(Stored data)

⁂

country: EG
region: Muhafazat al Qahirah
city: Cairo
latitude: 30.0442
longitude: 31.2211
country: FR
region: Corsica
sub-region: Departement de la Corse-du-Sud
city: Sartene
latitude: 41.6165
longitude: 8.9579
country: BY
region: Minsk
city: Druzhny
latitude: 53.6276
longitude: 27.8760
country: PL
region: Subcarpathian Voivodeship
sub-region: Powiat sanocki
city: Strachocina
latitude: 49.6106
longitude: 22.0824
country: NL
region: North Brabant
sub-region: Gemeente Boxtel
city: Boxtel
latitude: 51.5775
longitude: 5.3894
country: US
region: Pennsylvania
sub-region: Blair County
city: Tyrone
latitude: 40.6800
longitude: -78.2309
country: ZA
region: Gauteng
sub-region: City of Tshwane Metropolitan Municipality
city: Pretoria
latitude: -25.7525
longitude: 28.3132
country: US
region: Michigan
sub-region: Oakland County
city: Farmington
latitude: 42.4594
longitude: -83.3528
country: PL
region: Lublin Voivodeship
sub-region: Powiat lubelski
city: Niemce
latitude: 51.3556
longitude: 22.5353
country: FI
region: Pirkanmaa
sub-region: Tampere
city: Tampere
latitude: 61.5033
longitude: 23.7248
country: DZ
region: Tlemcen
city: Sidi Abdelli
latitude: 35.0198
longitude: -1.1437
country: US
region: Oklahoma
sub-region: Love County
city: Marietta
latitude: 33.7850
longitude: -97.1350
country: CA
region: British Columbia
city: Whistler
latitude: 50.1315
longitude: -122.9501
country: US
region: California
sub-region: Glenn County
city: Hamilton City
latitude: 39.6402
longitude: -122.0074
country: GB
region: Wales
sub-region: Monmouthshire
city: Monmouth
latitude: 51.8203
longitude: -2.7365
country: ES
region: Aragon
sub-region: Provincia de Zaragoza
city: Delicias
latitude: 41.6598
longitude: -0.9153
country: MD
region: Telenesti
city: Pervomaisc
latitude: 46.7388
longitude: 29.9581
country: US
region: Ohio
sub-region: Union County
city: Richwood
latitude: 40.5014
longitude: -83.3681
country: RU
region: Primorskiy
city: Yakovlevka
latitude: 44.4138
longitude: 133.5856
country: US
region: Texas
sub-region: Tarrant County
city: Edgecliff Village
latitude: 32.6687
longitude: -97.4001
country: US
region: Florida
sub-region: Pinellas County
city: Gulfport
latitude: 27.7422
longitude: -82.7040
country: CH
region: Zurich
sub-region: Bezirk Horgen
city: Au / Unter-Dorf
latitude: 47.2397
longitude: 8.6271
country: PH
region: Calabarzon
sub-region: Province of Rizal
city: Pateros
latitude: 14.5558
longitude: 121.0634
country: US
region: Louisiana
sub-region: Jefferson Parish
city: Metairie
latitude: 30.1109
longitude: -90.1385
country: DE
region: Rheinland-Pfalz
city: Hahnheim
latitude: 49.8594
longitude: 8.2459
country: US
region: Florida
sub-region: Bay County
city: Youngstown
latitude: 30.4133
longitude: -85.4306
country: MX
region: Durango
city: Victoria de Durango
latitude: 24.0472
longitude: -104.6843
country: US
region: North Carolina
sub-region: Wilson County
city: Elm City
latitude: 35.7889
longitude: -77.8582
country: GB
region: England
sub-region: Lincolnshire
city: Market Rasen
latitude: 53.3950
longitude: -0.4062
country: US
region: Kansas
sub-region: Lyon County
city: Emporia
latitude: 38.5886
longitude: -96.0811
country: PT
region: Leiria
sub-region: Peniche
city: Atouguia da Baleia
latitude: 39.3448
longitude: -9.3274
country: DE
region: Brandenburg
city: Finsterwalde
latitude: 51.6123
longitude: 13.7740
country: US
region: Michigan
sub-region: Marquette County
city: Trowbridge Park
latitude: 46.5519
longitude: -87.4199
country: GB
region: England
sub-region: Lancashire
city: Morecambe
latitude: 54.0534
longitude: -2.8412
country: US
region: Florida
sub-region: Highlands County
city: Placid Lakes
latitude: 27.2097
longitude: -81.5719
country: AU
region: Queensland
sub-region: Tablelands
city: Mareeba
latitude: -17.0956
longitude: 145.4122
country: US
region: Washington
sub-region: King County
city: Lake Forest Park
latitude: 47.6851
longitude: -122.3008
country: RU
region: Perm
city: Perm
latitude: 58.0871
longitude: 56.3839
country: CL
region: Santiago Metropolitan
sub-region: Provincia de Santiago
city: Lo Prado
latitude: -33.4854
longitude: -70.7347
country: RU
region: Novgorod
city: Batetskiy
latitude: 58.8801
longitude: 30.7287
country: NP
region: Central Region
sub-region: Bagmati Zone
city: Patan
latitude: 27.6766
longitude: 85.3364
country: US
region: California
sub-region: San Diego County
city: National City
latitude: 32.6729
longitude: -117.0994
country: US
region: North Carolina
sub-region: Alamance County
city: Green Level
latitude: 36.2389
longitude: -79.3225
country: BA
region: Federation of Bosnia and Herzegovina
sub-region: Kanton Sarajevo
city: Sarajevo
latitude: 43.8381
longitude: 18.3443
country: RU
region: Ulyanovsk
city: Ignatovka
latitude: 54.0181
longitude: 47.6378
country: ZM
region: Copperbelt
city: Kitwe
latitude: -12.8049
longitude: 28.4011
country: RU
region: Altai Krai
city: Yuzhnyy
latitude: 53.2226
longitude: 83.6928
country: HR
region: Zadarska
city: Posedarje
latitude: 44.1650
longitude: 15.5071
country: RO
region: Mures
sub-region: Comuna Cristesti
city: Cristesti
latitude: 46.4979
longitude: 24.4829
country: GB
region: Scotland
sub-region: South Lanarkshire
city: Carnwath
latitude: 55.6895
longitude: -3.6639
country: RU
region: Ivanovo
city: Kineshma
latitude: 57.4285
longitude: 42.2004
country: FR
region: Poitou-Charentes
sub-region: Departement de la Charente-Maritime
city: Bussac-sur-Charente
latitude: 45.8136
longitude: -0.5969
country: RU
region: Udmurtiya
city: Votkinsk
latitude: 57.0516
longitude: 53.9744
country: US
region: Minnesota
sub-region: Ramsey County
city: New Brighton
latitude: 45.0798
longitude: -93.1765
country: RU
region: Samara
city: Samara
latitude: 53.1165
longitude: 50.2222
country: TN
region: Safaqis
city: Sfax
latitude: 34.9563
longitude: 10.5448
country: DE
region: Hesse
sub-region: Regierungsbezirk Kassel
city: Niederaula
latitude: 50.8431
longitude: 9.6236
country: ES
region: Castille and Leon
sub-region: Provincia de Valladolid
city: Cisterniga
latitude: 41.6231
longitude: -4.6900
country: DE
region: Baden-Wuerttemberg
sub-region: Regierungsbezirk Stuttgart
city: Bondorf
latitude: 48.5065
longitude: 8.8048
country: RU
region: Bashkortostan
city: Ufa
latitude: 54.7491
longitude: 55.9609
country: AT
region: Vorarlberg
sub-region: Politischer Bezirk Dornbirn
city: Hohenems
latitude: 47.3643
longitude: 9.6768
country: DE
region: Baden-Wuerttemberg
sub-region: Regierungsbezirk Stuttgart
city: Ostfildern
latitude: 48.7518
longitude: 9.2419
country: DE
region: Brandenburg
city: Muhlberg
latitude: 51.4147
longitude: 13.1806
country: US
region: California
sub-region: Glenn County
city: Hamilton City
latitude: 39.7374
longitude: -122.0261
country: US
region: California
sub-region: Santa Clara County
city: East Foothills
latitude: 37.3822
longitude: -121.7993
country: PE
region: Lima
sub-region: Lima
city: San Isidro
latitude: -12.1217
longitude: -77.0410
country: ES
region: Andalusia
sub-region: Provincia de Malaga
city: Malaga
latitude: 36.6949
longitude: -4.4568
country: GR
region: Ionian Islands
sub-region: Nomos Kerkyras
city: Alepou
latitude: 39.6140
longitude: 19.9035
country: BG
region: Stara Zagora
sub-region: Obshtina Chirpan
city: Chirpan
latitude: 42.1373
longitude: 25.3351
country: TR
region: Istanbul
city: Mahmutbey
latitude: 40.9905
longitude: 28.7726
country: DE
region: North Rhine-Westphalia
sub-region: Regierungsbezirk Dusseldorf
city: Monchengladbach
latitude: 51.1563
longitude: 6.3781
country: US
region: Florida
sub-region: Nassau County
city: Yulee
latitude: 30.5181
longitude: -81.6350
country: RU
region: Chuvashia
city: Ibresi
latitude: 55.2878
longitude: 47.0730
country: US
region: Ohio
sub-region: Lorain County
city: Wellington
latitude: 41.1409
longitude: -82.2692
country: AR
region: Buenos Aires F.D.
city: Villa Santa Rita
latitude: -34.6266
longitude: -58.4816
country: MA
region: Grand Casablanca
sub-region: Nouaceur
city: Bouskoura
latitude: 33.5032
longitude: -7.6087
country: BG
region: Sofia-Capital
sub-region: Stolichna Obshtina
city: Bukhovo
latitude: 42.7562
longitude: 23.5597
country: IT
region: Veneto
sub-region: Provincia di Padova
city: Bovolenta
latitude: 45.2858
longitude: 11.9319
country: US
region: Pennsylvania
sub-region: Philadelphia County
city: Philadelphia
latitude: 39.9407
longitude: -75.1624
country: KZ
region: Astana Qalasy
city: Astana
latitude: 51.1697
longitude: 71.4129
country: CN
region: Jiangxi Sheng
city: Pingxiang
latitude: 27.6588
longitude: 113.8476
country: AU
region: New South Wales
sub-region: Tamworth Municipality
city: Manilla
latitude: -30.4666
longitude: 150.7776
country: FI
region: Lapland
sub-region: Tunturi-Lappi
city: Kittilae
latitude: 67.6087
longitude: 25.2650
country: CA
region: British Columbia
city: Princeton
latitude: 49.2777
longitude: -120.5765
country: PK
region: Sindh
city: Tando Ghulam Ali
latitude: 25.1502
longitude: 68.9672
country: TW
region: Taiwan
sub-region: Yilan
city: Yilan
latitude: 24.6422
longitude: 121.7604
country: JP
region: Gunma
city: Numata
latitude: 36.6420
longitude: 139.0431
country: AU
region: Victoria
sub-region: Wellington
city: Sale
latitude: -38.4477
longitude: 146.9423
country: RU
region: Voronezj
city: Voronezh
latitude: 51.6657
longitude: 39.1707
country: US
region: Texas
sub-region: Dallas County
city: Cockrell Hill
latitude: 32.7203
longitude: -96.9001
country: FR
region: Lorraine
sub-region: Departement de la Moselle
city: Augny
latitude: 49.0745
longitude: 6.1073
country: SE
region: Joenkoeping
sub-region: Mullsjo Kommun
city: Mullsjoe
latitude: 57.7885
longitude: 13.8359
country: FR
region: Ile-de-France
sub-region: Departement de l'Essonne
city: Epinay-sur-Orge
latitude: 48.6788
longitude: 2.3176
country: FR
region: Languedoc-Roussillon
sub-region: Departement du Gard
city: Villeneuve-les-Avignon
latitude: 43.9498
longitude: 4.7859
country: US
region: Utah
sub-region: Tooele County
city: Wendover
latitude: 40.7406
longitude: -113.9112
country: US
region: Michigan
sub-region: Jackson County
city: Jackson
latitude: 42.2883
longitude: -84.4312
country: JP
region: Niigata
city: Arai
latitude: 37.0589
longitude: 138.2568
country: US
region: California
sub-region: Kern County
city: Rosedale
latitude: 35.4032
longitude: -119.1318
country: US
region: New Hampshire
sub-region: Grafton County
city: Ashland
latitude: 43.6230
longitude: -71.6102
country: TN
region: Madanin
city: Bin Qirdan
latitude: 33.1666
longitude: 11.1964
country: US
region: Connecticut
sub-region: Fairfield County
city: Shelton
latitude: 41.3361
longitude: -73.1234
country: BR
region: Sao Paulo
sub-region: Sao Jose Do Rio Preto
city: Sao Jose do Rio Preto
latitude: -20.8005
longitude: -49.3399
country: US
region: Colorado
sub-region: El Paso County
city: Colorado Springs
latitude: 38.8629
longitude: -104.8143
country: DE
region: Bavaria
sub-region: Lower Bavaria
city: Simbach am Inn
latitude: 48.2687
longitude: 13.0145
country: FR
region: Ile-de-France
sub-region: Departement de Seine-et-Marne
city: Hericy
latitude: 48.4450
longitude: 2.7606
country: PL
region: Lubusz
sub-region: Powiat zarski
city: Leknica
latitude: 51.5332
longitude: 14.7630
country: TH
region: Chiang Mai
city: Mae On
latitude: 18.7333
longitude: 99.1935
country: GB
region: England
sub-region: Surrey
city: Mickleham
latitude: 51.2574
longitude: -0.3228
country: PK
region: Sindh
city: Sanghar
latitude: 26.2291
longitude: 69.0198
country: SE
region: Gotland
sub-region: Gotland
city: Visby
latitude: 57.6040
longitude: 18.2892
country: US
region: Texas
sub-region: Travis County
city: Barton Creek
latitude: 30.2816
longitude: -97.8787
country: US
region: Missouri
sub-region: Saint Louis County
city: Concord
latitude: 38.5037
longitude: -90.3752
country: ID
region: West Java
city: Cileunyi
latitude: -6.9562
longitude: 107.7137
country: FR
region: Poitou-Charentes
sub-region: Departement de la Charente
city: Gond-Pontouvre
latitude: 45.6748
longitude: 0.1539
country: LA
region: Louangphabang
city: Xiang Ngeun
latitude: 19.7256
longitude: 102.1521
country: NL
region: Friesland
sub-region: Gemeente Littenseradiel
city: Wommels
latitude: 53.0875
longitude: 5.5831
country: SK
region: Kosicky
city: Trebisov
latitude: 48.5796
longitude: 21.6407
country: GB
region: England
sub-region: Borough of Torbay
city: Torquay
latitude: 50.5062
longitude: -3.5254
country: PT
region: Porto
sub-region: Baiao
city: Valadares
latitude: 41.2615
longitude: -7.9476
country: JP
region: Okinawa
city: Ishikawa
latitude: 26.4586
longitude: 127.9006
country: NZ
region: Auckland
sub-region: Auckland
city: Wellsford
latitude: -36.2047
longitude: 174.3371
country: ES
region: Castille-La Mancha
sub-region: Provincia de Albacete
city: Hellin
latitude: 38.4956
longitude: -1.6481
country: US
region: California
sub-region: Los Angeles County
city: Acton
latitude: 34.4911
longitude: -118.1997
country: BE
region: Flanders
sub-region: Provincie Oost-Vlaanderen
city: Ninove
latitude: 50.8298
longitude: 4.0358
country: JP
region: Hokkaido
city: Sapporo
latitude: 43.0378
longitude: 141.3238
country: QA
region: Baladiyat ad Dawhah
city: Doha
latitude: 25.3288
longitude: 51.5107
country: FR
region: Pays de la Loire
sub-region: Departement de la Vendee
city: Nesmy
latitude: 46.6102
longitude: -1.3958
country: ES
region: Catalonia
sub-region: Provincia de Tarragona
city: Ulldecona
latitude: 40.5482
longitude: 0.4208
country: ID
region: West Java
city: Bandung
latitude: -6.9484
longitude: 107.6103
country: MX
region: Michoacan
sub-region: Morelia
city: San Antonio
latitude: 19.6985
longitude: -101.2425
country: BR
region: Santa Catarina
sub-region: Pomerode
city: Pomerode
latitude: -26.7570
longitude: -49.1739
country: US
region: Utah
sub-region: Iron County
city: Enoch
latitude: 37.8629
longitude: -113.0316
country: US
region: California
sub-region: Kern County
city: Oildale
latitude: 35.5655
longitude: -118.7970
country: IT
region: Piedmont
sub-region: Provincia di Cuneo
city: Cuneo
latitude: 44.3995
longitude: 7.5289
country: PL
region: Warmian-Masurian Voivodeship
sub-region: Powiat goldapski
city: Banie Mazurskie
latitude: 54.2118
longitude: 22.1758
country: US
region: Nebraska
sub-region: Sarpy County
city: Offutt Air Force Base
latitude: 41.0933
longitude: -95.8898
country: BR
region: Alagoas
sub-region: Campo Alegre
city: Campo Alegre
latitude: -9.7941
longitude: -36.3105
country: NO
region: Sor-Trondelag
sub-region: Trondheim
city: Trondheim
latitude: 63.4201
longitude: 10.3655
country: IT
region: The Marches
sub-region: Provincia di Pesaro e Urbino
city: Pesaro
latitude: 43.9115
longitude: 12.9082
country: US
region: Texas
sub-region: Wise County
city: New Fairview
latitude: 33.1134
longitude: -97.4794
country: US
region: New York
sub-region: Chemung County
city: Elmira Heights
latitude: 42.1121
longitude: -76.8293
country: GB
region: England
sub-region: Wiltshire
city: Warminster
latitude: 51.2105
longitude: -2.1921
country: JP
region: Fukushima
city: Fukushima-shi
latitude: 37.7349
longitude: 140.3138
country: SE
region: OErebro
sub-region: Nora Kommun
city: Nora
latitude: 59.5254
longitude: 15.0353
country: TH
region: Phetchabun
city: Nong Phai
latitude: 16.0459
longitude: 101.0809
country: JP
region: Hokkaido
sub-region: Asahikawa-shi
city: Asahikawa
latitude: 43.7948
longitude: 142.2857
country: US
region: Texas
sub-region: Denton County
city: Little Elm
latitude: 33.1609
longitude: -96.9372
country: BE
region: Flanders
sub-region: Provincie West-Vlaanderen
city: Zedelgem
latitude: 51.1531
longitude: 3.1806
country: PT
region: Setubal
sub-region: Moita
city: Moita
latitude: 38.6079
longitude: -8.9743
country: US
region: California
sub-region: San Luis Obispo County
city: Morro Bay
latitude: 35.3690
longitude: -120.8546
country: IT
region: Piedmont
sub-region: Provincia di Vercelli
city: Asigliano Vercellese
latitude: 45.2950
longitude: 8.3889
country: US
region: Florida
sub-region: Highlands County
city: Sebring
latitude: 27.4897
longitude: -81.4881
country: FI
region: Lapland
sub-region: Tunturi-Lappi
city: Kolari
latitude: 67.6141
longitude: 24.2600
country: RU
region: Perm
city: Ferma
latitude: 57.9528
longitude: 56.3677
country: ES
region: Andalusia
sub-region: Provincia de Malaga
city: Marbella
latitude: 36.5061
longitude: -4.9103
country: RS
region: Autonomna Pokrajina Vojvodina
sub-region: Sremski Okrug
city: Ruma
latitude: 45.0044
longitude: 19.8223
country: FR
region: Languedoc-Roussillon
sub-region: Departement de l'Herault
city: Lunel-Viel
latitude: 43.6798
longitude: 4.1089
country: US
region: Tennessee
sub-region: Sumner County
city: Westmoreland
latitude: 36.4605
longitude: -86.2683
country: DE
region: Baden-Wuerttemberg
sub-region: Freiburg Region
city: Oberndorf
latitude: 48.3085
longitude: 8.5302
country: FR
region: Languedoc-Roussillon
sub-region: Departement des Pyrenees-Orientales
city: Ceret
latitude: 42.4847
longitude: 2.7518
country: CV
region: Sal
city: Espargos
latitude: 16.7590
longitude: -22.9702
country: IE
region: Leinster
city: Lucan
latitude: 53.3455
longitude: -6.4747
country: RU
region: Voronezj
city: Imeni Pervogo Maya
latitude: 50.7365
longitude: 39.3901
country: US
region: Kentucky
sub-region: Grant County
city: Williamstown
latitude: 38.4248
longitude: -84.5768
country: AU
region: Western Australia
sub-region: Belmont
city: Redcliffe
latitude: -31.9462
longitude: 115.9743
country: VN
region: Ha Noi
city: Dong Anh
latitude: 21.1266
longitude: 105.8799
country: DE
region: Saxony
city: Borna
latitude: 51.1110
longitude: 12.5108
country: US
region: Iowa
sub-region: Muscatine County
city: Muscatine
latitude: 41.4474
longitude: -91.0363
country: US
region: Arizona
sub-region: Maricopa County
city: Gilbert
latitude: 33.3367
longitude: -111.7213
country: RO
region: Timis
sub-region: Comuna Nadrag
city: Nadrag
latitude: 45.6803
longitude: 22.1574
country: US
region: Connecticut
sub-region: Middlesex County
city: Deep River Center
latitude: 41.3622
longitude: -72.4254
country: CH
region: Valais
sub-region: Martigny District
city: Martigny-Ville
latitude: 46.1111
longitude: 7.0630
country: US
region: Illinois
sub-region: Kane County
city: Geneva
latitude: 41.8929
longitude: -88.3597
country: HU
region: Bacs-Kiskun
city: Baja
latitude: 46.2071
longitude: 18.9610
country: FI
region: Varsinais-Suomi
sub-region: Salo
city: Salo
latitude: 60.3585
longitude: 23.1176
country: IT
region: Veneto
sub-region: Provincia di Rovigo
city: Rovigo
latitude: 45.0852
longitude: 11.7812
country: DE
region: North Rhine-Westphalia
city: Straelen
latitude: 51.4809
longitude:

⁂

Your goal
Copy the records from the start up to and including the line with "latitude: 51.5775", changing "city" to "town" and keeping everything else the same.

Answer to the problem
country: EG
region: Muhafazat al Qahirah
town: Cairo
latitude: 30.0442
longitude: 31.2211
country: FR
region: Corsica
sub-region: Departement de la Corse-du-Sud
town: Sartene
latitude: 41.6165
longitude: 8.9579
country: BY
region: Minsk
town: Druzhny
latitude: 53.6276
longitude: 27.8760
country: PL
region: Subcarpathian Voivodeship
sub-region: Powiat sanocki
town: Strachocina
latitude: 49.6106
longitude: 22.0824
country: NL
region: North Brabant
sub-region: Gemeente Boxtel
town: Boxtel
latitude: 51.5775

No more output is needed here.